Speaking on the H1 2020 numbers, Chief Financial Officer, Joe Mbulu said:
“Our H1-2020 Bank numbers reflect the performance of our continuing operations for the period. Notwithstanding increasing inflation and unexpected costs related to the changes to our operating structures during COVID-19 lockdown, we have been able to keep operating expenses under control during H1 2020.
“This is indicative of the strength of our Long-Term Efficiency Acceleration Programme (LEAP) which continues to optimise key cost lines. The continued expansion in the loan book led to enhanced interest income while lower interest rates enabled a reduction in interest expense.

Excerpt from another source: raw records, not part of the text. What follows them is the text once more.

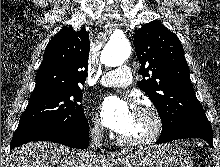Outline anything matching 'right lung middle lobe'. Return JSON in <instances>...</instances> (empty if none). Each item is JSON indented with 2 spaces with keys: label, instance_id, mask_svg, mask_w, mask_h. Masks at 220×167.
Wrapping results in <instances>:
<instances>
[{
  "label": "right lung middle lobe",
  "instance_id": "obj_1",
  "mask_svg": "<svg viewBox=\"0 0 220 167\" xmlns=\"http://www.w3.org/2000/svg\"><path fill=\"white\" fill-rule=\"evenodd\" d=\"M82 94L79 86L70 87L56 93L30 98L18 127L40 123H72L84 113Z\"/></svg>",
  "mask_w": 220,
  "mask_h": 167
}]
</instances>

“We also grew customer deposits by 12% to ₦995.2bn from ₦886.4bn in December 2019 as a result of increased customer demand for our banking products and the continued positive perception of our brand. We continue to deliberately expand our loan book with a focus on key industry segments.

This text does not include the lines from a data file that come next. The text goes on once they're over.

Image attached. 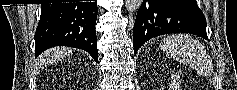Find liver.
<instances>
[{
  "mask_svg": "<svg viewBox=\"0 0 237 90\" xmlns=\"http://www.w3.org/2000/svg\"><path fill=\"white\" fill-rule=\"evenodd\" d=\"M71 50H68V48H56V50H48V52H45L44 56H42L41 60H46V62H55V60H59V58H65L67 54H69Z\"/></svg>",
  "mask_w": 237,
  "mask_h": 90,
  "instance_id": "1",
  "label": "liver"
}]
</instances>
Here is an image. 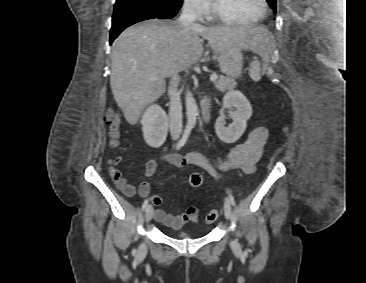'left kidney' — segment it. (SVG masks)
I'll return each mask as SVG.
<instances>
[{"label":"left kidney","mask_w":366,"mask_h":283,"mask_svg":"<svg viewBox=\"0 0 366 283\" xmlns=\"http://www.w3.org/2000/svg\"><path fill=\"white\" fill-rule=\"evenodd\" d=\"M225 109L228 110V117L233 121L227 127L225 126ZM251 115L252 107L248 99L242 93L239 91H230L226 93L223 99V107L220 116L215 123V130L219 139L225 143L236 142L244 133L247 127V120Z\"/></svg>","instance_id":"1"}]
</instances>
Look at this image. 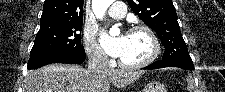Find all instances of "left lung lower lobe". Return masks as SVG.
<instances>
[{"label":"left lung lower lobe","mask_w":225,"mask_h":92,"mask_svg":"<svg viewBox=\"0 0 225 92\" xmlns=\"http://www.w3.org/2000/svg\"><path fill=\"white\" fill-rule=\"evenodd\" d=\"M165 67H179L186 70H193L194 65L192 60H178V61H156L149 66L143 68V69H158V68H165Z\"/></svg>","instance_id":"1"}]
</instances>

“As impairments began to rise as a result of COVID-19 disruptions, the NPL ratio ticked up marginally to 6.3%, compared to 5.8% in December 2019, while our Capital Adequacy Ratio is at 19.2%, remaining well above the regulatory threshold.
“We remain focused on achieving our 2020 objectives leveraging our solid risk management structures and executing our business priorities.”